Your assignment:
Which lines in the data below contain the word "conduct"? Copy each of them.

Input for this task: Begin

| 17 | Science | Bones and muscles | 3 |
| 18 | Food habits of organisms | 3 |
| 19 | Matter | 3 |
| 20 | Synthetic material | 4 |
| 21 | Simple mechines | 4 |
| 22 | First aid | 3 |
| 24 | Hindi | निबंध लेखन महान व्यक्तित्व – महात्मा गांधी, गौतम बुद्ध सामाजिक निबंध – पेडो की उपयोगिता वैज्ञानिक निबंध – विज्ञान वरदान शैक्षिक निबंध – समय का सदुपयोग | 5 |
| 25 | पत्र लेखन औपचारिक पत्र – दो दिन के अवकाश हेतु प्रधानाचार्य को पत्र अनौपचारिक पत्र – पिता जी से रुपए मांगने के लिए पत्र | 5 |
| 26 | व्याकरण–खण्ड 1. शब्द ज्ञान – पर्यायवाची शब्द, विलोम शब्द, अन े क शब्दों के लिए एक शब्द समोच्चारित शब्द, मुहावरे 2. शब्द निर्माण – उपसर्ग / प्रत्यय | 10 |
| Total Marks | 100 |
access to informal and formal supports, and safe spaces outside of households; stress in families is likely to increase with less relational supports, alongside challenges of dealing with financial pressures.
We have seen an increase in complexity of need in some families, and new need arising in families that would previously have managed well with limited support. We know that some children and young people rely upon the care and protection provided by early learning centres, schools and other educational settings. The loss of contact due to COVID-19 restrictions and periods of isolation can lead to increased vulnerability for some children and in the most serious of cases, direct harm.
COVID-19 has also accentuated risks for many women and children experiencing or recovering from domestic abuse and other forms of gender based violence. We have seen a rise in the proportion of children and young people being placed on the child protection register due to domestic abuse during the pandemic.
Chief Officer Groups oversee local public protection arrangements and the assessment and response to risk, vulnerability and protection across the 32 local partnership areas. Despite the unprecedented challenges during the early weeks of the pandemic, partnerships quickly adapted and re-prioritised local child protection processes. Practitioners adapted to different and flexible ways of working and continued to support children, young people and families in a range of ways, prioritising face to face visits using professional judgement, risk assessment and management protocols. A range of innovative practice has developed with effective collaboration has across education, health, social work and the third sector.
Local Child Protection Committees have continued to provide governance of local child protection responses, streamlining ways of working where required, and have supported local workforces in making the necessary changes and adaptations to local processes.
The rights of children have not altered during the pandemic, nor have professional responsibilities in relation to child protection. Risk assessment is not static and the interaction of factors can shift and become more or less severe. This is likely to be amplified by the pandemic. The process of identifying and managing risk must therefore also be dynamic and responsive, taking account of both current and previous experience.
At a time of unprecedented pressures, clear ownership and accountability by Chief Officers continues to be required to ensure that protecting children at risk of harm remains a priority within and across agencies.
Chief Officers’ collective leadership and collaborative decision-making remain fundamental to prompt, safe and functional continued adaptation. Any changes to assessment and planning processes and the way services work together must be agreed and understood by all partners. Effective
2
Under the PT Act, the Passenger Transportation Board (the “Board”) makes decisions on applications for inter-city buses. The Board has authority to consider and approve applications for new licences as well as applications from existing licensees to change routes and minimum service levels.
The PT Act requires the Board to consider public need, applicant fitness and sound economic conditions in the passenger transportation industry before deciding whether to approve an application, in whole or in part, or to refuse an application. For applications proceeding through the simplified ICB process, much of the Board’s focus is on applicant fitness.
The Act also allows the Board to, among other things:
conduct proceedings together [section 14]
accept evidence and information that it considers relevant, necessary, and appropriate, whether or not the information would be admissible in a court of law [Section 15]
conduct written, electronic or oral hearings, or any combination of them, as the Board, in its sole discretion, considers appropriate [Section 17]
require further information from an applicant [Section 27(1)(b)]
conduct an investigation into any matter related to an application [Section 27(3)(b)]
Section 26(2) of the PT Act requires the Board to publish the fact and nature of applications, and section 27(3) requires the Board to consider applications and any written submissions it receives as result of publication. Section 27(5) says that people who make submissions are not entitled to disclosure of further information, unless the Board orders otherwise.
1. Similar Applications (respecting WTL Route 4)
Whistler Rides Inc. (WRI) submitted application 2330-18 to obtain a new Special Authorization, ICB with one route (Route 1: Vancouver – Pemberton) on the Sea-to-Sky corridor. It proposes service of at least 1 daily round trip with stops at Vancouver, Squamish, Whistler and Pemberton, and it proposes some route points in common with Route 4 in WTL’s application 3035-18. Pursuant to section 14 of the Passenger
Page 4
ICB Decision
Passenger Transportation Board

Input for this task: End

Completed exercise:
conduct proceedings together [section 14]
conduct written, electronic or oral hearings, or any combination of them, as the Board, in its sole discretion, considers appropriate [Section 17]
conduct an investigation into any matter related to an application [Section 27(3)(b)]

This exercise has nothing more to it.